Bananas Foster with Coffee Rum Ice Cream
Created in 1951 at Brennan's Restaurant in the heart of New Orleans' French Quarter, this dessert has long been a favorite. We've tweaked certain traditions - the classic recipe calls for banana liqueur, but we prefer this all-rum version. We also love the taste of bananas and coffee, so we use our Coffee Rum Ice Cream, instead of the traditional vanilla.

Nutrition
Calories: 630 kcalCarbohydrates: 69 gProtein: 3 gFat: 37 gSaturated Fat: 23 gCholesterol: 125 mgSodium: 50 mgFiber: 2 gSugar: 53 gVitamin A: 14.4 IUIron: 6 mg
Ingredients
- 4 firm ripe bananas, peeled
- ¼ cup unsalted butter
- ½ cup packed dark brown sugar
- ½ teaspoon cinnamon ground
- 3 tablespoon dark rum
- 1 pint Coffee Rum Ice Cream-or vanilla ice cream
Instructions
- 1. Cut bananas in half across and then lengthwise.
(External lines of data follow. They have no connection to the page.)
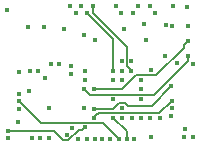
<source format=gbr>
G04 #@! TF.GenerationSoftware,KiCad,Pcbnew,(5.1.0)-1*
G04 #@! TF.CreationDate,2019-09-21T16:05:28-07:00*
G04 #@! TF.ProjectId,Miniscope-v4-wire-free,4d696e69-7363-46f7-9065-2d76342d7769,rev?*
G04 #@! TF.SameCoordinates,Original*
G04 #@! TF.FileFunction,Copper,L4,Inr*
G04 #@! TF.FilePolarity,Positive*
%FSLAX46Y46*%
G04 Gerber Fmt 4.6, Leading zero omitted, Abs format (unit mm)*
G04 Created by KiCad (PCBNEW (5.1.0)-1) date 2019-09-21 16:05:28*
%MOMM*%
%LPD*%
G04 APERTURE LIST*
%ADD10C,0.450000*%
%ADD11C,0.152400*%
G04 APERTURE END LIST*
D10*
X105267200Y-97466600D03*
X105241800Y-94926600D03*
X102676400Y-93732800D03*
X107502399Y-86874800D03*
X113039600Y-94173700D03*
X113039600Y-92539000D03*
X113903200Y-97390400D03*
X117433800Y-91142000D03*
X105394200Y-91142000D03*
X101736600Y-97441200D03*
X103463800Y-88017800D03*
X111398495Y-90948517D03*
X115681200Y-87967000D03*
X116697200Y-97339600D03*
X115630400Y-94901200D03*
X110674038Y-94173700D03*
X109102599Y-97517399D03*
X112455400Y-97492000D03*
X113293600Y-87763800D03*
X111566400Y-88221000D03*
X114614400Y-95714000D03*
X112252200Y-95739400D03*
X111439400Y-94926600D03*
X110626600Y-92539000D03*
X113065000Y-93326400D03*
X102676400Y-94952004D03*
X113776193Y-86265200D03*
X117002000Y-87941600D03*
X107731000Y-97492000D03*
X109737600Y-97492000D03*
X113827000Y-95714000D03*
X111439400Y-95714000D03*
X111439400Y-92564400D03*
X108239000Y-94926600D03*
X113039600Y-95764800D03*
X110403511Y-97492002D03*
X110652000Y-95714000D03*
X111820400Y-97492000D03*
X104784600Y-88017800D03*
X106511800Y-88246400D03*
X103844800Y-97415800D03*
X107019800Y-86265200D03*
X102701800Y-91853200D03*
X101729400Y-86620800D03*
X117408400Y-97365000D03*
X116087600Y-91065800D03*
X115579600Y-95561600D03*
X116748000Y-96653800D03*
X104911600Y-92386600D03*
X104276600Y-91751600D03*
X104479800Y-97441200D03*
X103641600Y-91777000D03*
X106765800Y-97212600D03*
X102651000Y-96095000D03*
X109051800Y-94952000D03*
X115605000Y-93047000D03*
X109026400Y-95739400D03*
X115630400Y-94291600D03*
X117002000Y-89211600D03*
X109051800Y-93326400D03*
X117002000Y-90481600D03*
X108239000Y-93326400D03*
X107172200Y-96628400D03*
X108493000Y-97492000D03*
X108271770Y-91742732D03*
X103590802Y-93428000D03*
X109153400Y-89160800D03*
X102701800Y-94317000D03*
X111159998Y-97492000D03*
X101736600Y-96857000D03*
X108260147Y-96535900D03*
X115706591Y-86265200D03*
X113429700Y-89135400D03*
X110880596Y-86265200D03*
X108213600Y-88703600D03*
X114258792Y-86874800D03*
X112226800Y-90948516D03*
X107984999Y-86265200D03*
X115079399Y-90526400D03*
X106130800Y-91167400D03*
X112328394Y-86874800D03*
X107146800Y-92005600D03*
X111363195Y-86874800D03*
X107121398Y-91370600D03*
X108467598Y-86874800D03*
X110652000Y-91728727D03*
X111439400Y-91751600D03*
X116951200Y-86316000D03*
X108950198Y-86265200D03*
X112226800Y-91751600D03*
X113852400Y-91700800D03*
X115131502Y-87907050D03*
X108264400Y-92513600D03*
X112810994Y-86265200D03*
D11*
X110652000Y-95714000D02*
X111820400Y-96882400D01*
X111820400Y-96882400D02*
X111820400Y-97173802D01*
X111820400Y-97173802D02*
X111820400Y-97492000D01*
X110677400Y-94952000D02*
X109369998Y-94952000D01*
X111160000Y-94469400D02*
X110677400Y-94952000D01*
X111718800Y-94469400D02*
X111160000Y-94469400D01*
X111947400Y-94698000D02*
X111718800Y-94469400D01*
X115605000Y-93047000D02*
X113954000Y-94698000D01*
X113954000Y-94698000D02*
X111947400Y-94698000D01*
X109369998Y-94952000D02*
X109051800Y-94952000D01*
X109251399Y-95514401D02*
X109026400Y-95739400D01*
X109441901Y-95323899D02*
X109251399Y-95514401D01*
X114598101Y-95323899D02*
X109441901Y-95323899D01*
X115630400Y-94291600D02*
X114598101Y-95323899D01*
X116652001Y-89561599D02*
X117002000Y-89211600D01*
X116652001Y-89790199D02*
X116652001Y-89561599D01*
X114309600Y-92132600D02*
X116652001Y-89790199D01*
X112582400Y-92132600D02*
X114309600Y-92132600D01*
X109051800Y-93326400D02*
X111388600Y-93326400D01*
X111388600Y-93326400D02*
X112582400Y-92132600D01*
X108239000Y-93326400D02*
X108696200Y-93783600D01*
X108696200Y-93783600D02*
X114131800Y-93783600D01*
X114131800Y-93783600D02*
X117002000Y-90913400D01*
X117002000Y-90913400D02*
X117002000Y-90481600D01*
X102701800Y-94317000D02*
X104530600Y-96145800D01*
X110934999Y-97267001D02*
X111159998Y-97492000D01*
X109813798Y-96145800D02*
X110934999Y-97267001D01*
X104530600Y-96145800D02*
X109813798Y-96145800D01*
X102054798Y-96857000D02*
X101736600Y-96857000D01*
X108035148Y-96760899D02*
X107783151Y-96760899D01*
X106890549Y-97653501D02*
X106444701Y-97653501D01*
X108260147Y-96535900D02*
X108035148Y-96760899D01*
X105648200Y-96857000D02*
X102054798Y-96857000D01*
X106444701Y-97653501D02*
X105648200Y-96857000D01*
X107783151Y-96760899D02*
X106890549Y-97653501D01*
X107984999Y-86265200D02*
X107892500Y-86357699D01*
X108467598Y-86874800D02*
X110652000Y-89059202D01*
X110652000Y-91410529D02*
X110652000Y-91728727D01*
X110652000Y-89059202D02*
X110652000Y-91410529D01*
X108950198Y-86265200D02*
X108950198Y-86849398D01*
X112001801Y-91526601D02*
X112226800Y-91751600D01*
X111836699Y-91361499D02*
X112001801Y-91526601D01*
X111836699Y-89735899D02*
X111836699Y-91361499D01*
X108950198Y-86849398D02*
X111836699Y-89735899D01*
M02*

</source>
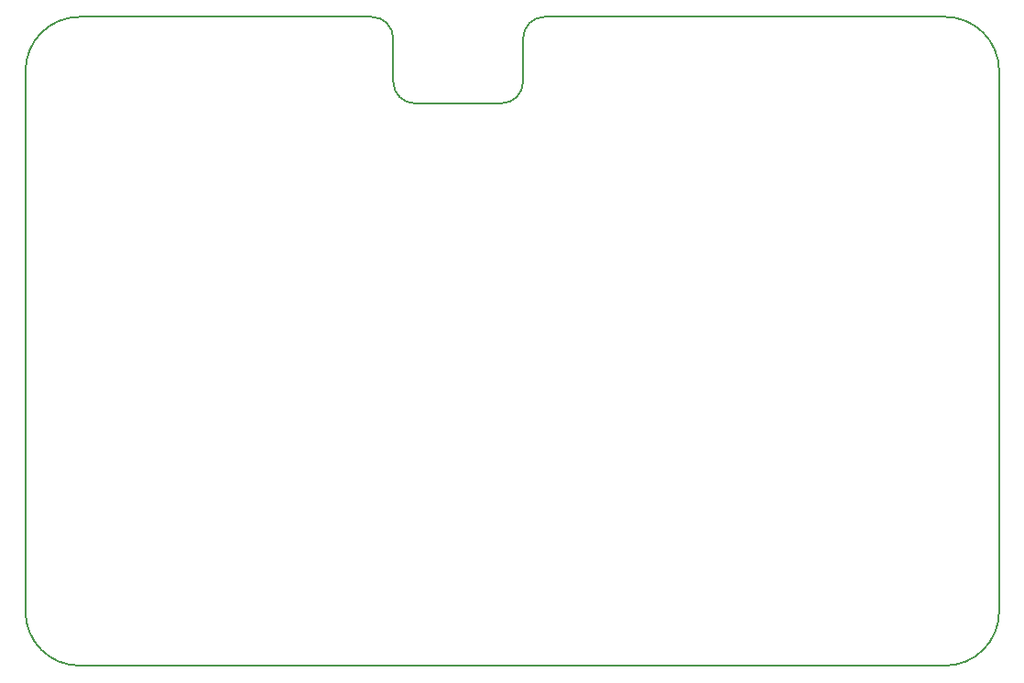
<source format=gm1>
%TF.GenerationSoftware,KiCad,Pcbnew,8.0.2*%
%TF.CreationDate,2024-09-15T12:36:31-05:00*%
%TF.ProjectId,Axis_MCU_V3,41786973-5f4d-4435-955f-56332e6b6963,rev?*%
%TF.SameCoordinates,Original*%
%TF.FileFunction,Profile,NP*%
%FSLAX46Y46*%
G04 Gerber Fmt 4.6, Leading zero omitted, Abs format (unit mm)*
G04 Created by KiCad (PCBNEW 8.0.2) date 2024-09-15 12:36:31*
%MOMM*%
%LPD*%
G01*
G04 APERTURE LIST*
%TA.AperFunction,Profile*%
%ADD10C,0.200000*%
%TD*%
G04 APERTURE END LIST*
D10*
X104000000Y-38000000D02*
X96000000Y-38000000D01*
X92000000Y-30000000D02*
X65000000Y-30000000D01*
X150000000Y-85000000D02*
G75*
G02*
X145000000Y-90000000I-5000000J0D01*
G01*
X106000000Y-32000000D02*
X106000000Y-36000000D01*
X106000000Y-32000000D02*
G75*
G02*
X108000000Y-30000000I2000000J0D01*
G01*
X145000000Y-30000000D02*
X108000000Y-30000000D01*
X65000000Y-90000000D02*
G75*
G02*
X60000000Y-85000000I0J5000000D01*
G01*
X96000000Y-38000000D02*
G75*
G02*
X94000000Y-36000000I-100J1999900D01*
G01*
X92000000Y-30000000D02*
G75*
G02*
X94000000Y-32000000I-100J-2000100D01*
G01*
X94000000Y-36000000D02*
X94000000Y-32000000D01*
X150000000Y-85000000D02*
X150000000Y-35000000D01*
X60000000Y-35000000D02*
X60000000Y-85000000D01*
X65000000Y-90000000D02*
X145000000Y-90000000D01*
X60000000Y-35000000D02*
G75*
G02*
X65000000Y-30000000I5000000J0D01*
G01*
X106000000Y-36000000D02*
G75*
G02*
X104000000Y-38000000I-2000000J0D01*
G01*
X145000000Y-30000000D02*
G75*
G02*
X150000000Y-35000000I-100J-5000100D01*
G01*
M02*

</source>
Melt butter in a large nonstick skillet over medium-high heat. Add brown sugar and cinnamon and cook, stirring, until sugar dissolves, about 2 minutes; mixture should combine and just begin to bubble. Add bananas, turning to cook on both sides until they start to soften slightly and brown, about 2 minutes.
- 2. Carefully add rum and shake pan back and forth to warm. The alcohol may ignite spontaneously from the heat; if it doesn't, and if you'd like a flame, use a long fireplace match to light and flame the alcohol. Shake pan bake and forth, basting bananas with sauce, until flame goes out.
- 3. Gently lift bananas from pan and place four pieces each in four shallow bowls. Divide ice cream among bowls and spoon sauce over ice cream and bananas. Serve immediately.